NEW YORK, N.Y. – Shares of cancer drug developer KaloBios Pharmaceuticals rocketed higher Thursday after controversial investor Martin Shkreli led a group that took a majority stake in the company just after it had decided to wind down its operations.
KaloBios shares surged as high as $14.72 Thursday after the company said an investor group including Shkreli had acquired most of its stock. It made that announcement after the market closed on Wednesday.
The shares closed at $2.07 Wednesday and finished the trading day at $10.30, up about five-fold.
In January KaloBios said a drug it was developing to treat lung infections in cystic fibrosis patients had failed in clinical testing. Its shares plunged 70 per cent after that announcement and continued to decline after that. This month it said it would eliminate most of its jobs, leaving it with just 11 employees as it looked for strategic options. Last Friday, the company said it would wind down its operations.

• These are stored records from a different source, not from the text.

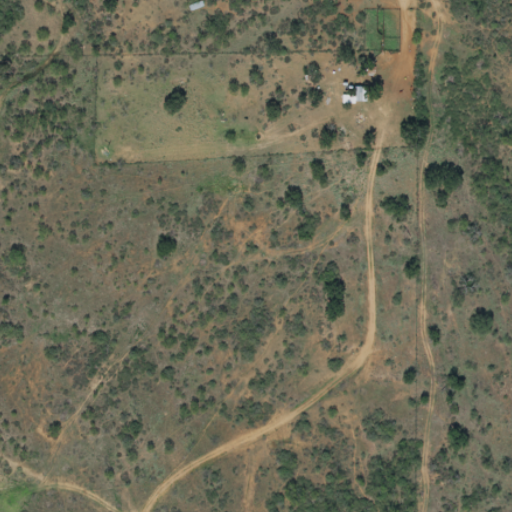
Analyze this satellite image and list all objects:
road: (352, 291)
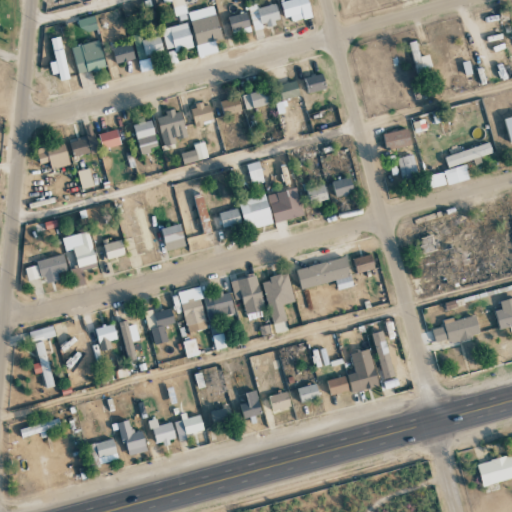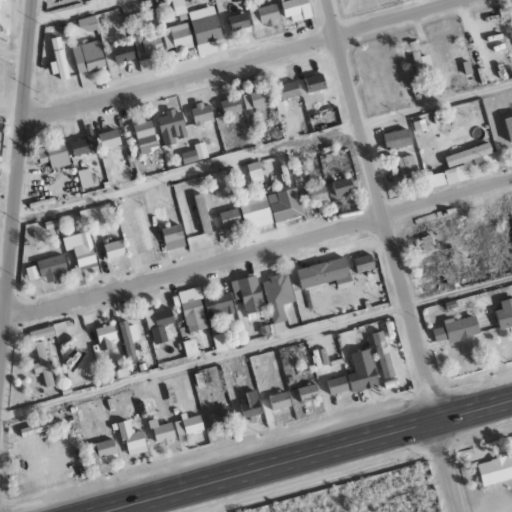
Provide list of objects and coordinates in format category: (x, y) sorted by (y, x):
building: (295, 8)
building: (177, 9)
building: (263, 15)
building: (86, 24)
building: (238, 24)
building: (205, 34)
building: (175, 37)
building: (146, 45)
building: (122, 53)
building: (87, 57)
building: (57, 59)
building: (419, 60)
road: (241, 61)
building: (314, 83)
building: (287, 90)
building: (254, 99)
building: (229, 106)
building: (279, 107)
building: (200, 113)
building: (170, 127)
building: (508, 128)
building: (144, 136)
building: (108, 139)
building: (395, 139)
building: (84, 143)
building: (194, 154)
building: (467, 155)
building: (52, 156)
building: (406, 168)
road: (15, 173)
building: (254, 173)
building: (445, 177)
building: (84, 178)
building: (341, 187)
building: (316, 194)
building: (284, 205)
building: (254, 212)
building: (201, 214)
building: (228, 218)
building: (142, 229)
building: (172, 237)
building: (425, 244)
building: (112, 249)
building: (80, 250)
road: (257, 252)
road: (395, 255)
building: (362, 263)
building: (46, 269)
building: (321, 272)
building: (247, 293)
building: (277, 300)
road: (2, 301)
building: (217, 305)
building: (191, 307)
building: (504, 314)
building: (158, 324)
building: (454, 330)
building: (40, 333)
building: (104, 336)
building: (126, 340)
building: (218, 341)
building: (189, 348)
building: (381, 354)
building: (43, 364)
building: (361, 371)
building: (336, 385)
building: (307, 393)
building: (278, 401)
building: (249, 405)
building: (219, 417)
building: (191, 424)
building: (36, 428)
building: (160, 432)
building: (130, 438)
building: (102, 452)
road: (308, 456)
building: (495, 470)
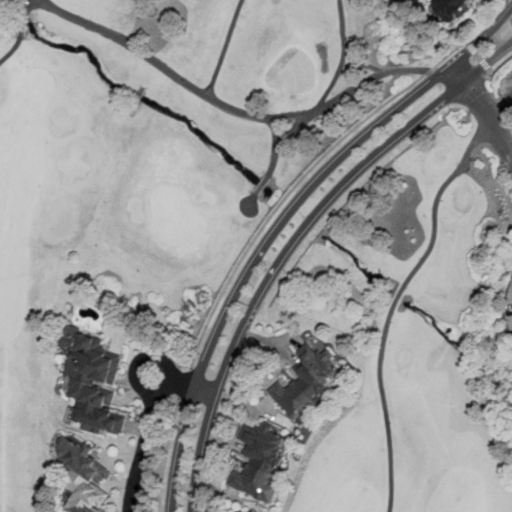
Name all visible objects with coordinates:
road: (27, 7)
building: (449, 7)
road: (12, 50)
road: (478, 56)
road: (502, 63)
road: (168, 71)
road: (335, 84)
road: (349, 91)
road: (485, 112)
road: (502, 115)
road: (264, 117)
road: (299, 181)
road: (435, 206)
road: (244, 210)
road: (289, 229)
park: (256, 256)
building: (92, 380)
building: (309, 380)
road: (185, 384)
building: (310, 384)
road: (385, 407)
road: (148, 413)
building: (263, 445)
road: (166, 455)
building: (260, 461)
building: (83, 476)
building: (255, 482)
building: (249, 511)
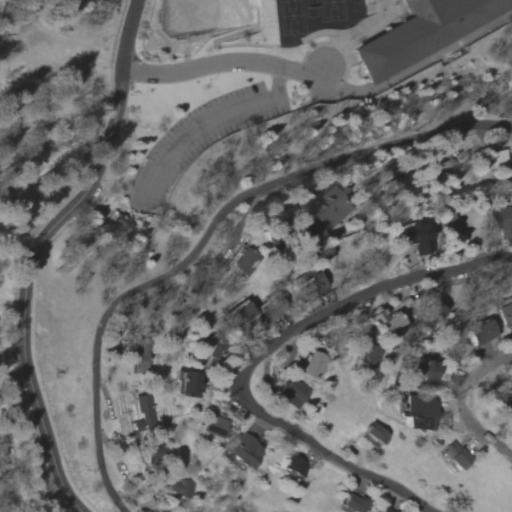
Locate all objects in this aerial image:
building: (423, 32)
building: (417, 33)
road: (132, 35)
road: (205, 67)
road: (402, 74)
road: (212, 125)
building: (496, 159)
park: (43, 178)
building: (326, 209)
building: (499, 218)
building: (450, 224)
building: (120, 227)
road: (203, 236)
building: (420, 238)
building: (271, 240)
road: (21, 248)
road: (0, 252)
building: (244, 262)
road: (27, 281)
building: (242, 314)
building: (388, 324)
building: (481, 333)
building: (142, 357)
building: (369, 358)
building: (315, 363)
road: (250, 364)
building: (424, 371)
building: (188, 384)
building: (294, 392)
road: (457, 406)
building: (418, 413)
building: (143, 415)
building: (213, 428)
building: (374, 434)
building: (243, 452)
building: (453, 456)
building: (292, 466)
building: (177, 487)
building: (352, 504)
building: (381, 511)
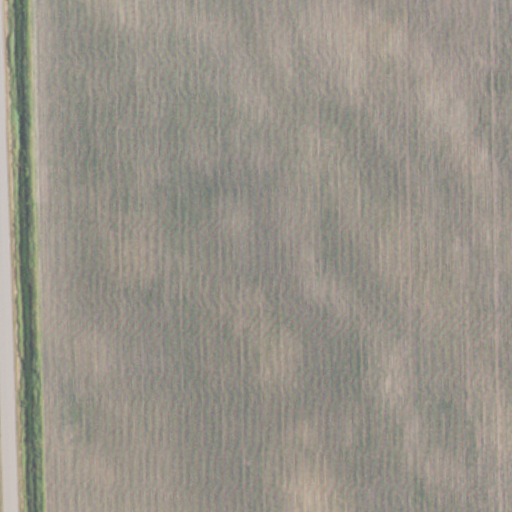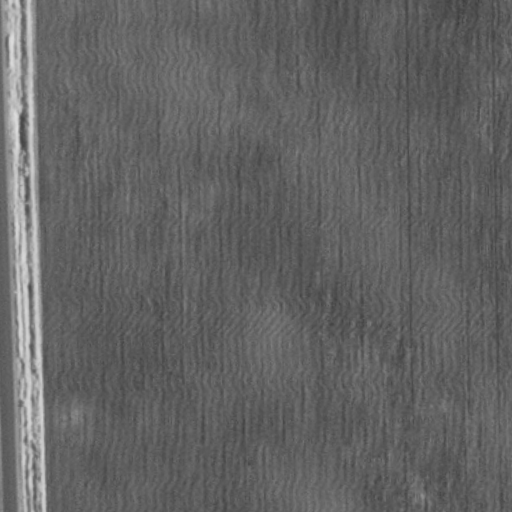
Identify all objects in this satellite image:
road: (3, 394)
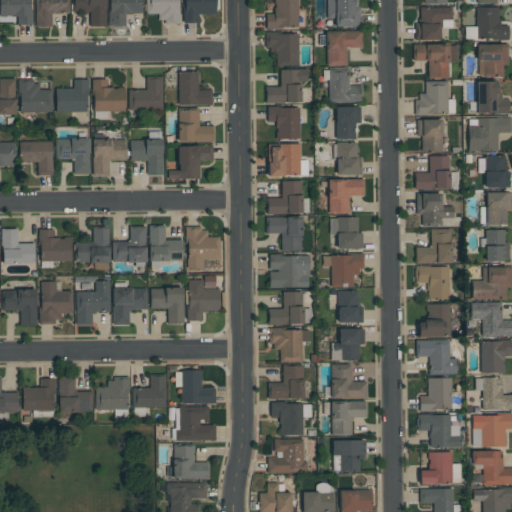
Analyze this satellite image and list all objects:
building: (433, 1)
building: (485, 1)
building: (196, 9)
building: (16, 10)
building: (48, 10)
building: (121, 10)
building: (162, 10)
building: (91, 11)
building: (342, 13)
building: (282, 15)
building: (432, 23)
building: (486, 25)
building: (339, 46)
building: (282, 48)
road: (118, 54)
building: (435, 58)
building: (491, 58)
building: (340, 86)
building: (286, 87)
building: (191, 91)
building: (7, 96)
building: (146, 96)
building: (33, 97)
building: (106, 97)
building: (71, 98)
building: (433, 99)
building: (489, 99)
building: (284, 122)
building: (345, 122)
building: (191, 128)
building: (484, 133)
building: (429, 135)
building: (73, 153)
building: (7, 154)
building: (106, 154)
building: (147, 154)
building: (36, 155)
building: (346, 159)
building: (283, 160)
building: (189, 162)
building: (492, 171)
building: (433, 174)
building: (342, 194)
building: (285, 199)
road: (120, 202)
building: (495, 206)
building: (431, 209)
building: (285, 231)
building: (345, 233)
building: (161, 245)
building: (494, 246)
building: (53, 247)
building: (93, 247)
building: (129, 247)
building: (199, 248)
building: (435, 248)
building: (14, 249)
road: (240, 256)
road: (385, 256)
building: (342, 269)
building: (287, 271)
building: (433, 281)
building: (491, 283)
building: (200, 298)
building: (53, 302)
building: (91, 302)
building: (167, 303)
building: (20, 304)
building: (126, 304)
building: (347, 306)
building: (289, 311)
building: (434, 321)
building: (493, 322)
building: (287, 344)
building: (346, 345)
road: (120, 354)
building: (493, 355)
building: (435, 356)
building: (344, 383)
building: (286, 384)
building: (192, 388)
building: (149, 394)
building: (491, 394)
building: (111, 395)
building: (438, 395)
building: (38, 396)
building: (72, 398)
building: (7, 404)
building: (344, 416)
building: (289, 417)
building: (191, 424)
building: (489, 429)
building: (438, 430)
building: (346, 455)
building: (285, 456)
building: (186, 464)
building: (491, 467)
park: (76, 468)
building: (439, 470)
building: (183, 496)
building: (273, 499)
building: (318, 499)
building: (437, 499)
building: (493, 499)
building: (353, 500)
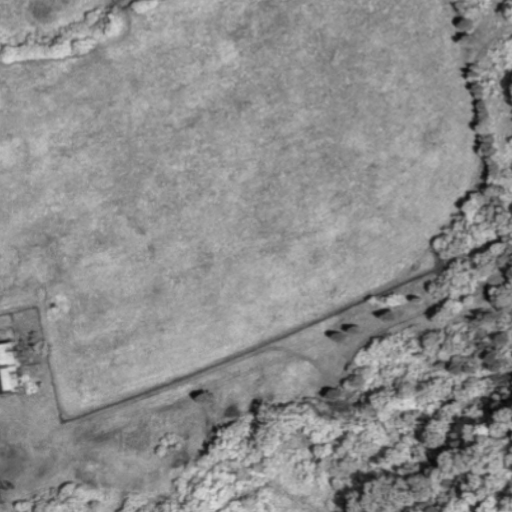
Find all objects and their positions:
building: (11, 370)
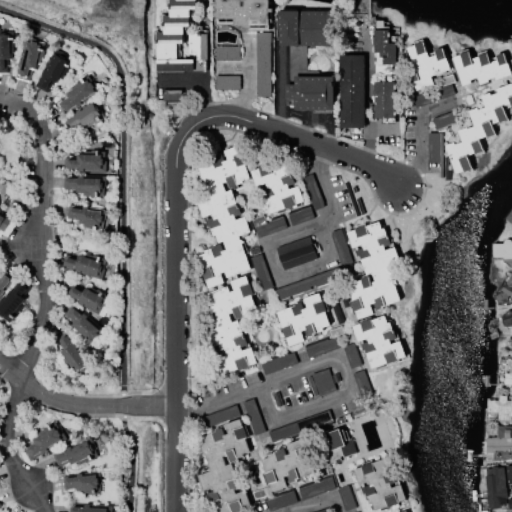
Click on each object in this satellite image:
building: (242, 14)
building: (243, 14)
building: (305, 28)
building: (306, 28)
building: (174, 37)
building: (180, 41)
building: (198, 46)
building: (6, 49)
building: (383, 49)
building: (383, 50)
building: (6, 51)
building: (228, 53)
building: (30, 59)
building: (30, 60)
building: (263, 65)
building: (426, 65)
building: (426, 65)
building: (481, 68)
building: (55, 71)
building: (53, 72)
road: (249, 82)
building: (227, 83)
road: (202, 84)
building: (352, 92)
building: (352, 92)
building: (485, 92)
building: (79, 93)
building: (312, 93)
building: (312, 93)
building: (436, 93)
building: (383, 100)
building: (384, 100)
road: (368, 104)
building: (87, 115)
building: (86, 117)
building: (479, 128)
road: (419, 131)
road: (122, 160)
building: (85, 163)
building: (87, 163)
road: (329, 182)
building: (85, 184)
building: (86, 185)
building: (277, 186)
building: (277, 187)
road: (176, 207)
building: (85, 216)
building: (87, 216)
building: (223, 217)
building: (509, 217)
building: (509, 217)
building: (3, 222)
building: (4, 222)
building: (282, 222)
road: (45, 231)
building: (502, 250)
building: (297, 253)
building: (226, 260)
building: (86, 265)
building: (88, 265)
building: (372, 270)
building: (374, 276)
building: (5, 281)
building: (4, 283)
building: (504, 292)
building: (85, 298)
building: (87, 298)
building: (14, 300)
building: (13, 301)
building: (507, 318)
building: (507, 319)
building: (303, 320)
building: (304, 321)
building: (83, 323)
building: (82, 324)
building: (230, 325)
building: (378, 342)
building: (72, 354)
building: (73, 355)
road: (324, 359)
building: (508, 375)
road: (123, 404)
building: (501, 408)
road: (80, 410)
building: (297, 428)
building: (45, 442)
building: (500, 444)
building: (335, 445)
building: (337, 445)
building: (80, 453)
road: (8, 454)
building: (76, 454)
road: (133, 464)
building: (285, 465)
building: (285, 467)
building: (224, 468)
building: (224, 468)
building: (509, 475)
building: (83, 483)
building: (84, 483)
building: (379, 484)
building: (379, 485)
building: (498, 485)
building: (495, 487)
building: (316, 489)
building: (281, 501)
road: (318, 501)
building: (509, 503)
building: (0, 505)
building: (87, 508)
building: (89, 508)
building: (1, 509)
building: (324, 511)
building: (406, 511)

KaloBios said it is talking to Shkreli about ways to continue operating. The South San Francisco, California company owns several drug candidates, including potential treatments for leukemia and blood cancers.
Shkreli is a former hedge fund manager and the head of privately-held Turing Pharmaceuticals. Turing was criticized in September for buying the rights to a parasitic infection treatment called Daraprim, then raising its price to $750 per pill from $13.50 a pill. Daraprim has been on the market for more than 60 years and it did not have any competition when Turing bought it. Turing has said it will lower the price, although that hasn’t happened yet. The company said it capped copayments for patients at $10. In October a San Diego company later said it would make a version of Daraprim available for about $1 a pill.
Shkreli and Turing Pharmaceuticals did not immediately respond to a request for comment.
Turing was not the first company to buy an old, inexpensive medicine and hike the price. The uproar over its actions and similar moves by other companies helped start government investigations, proposals by politicians to fight “price gouging,” heavy media scrutiny and a drop in stock prices for biotech companies.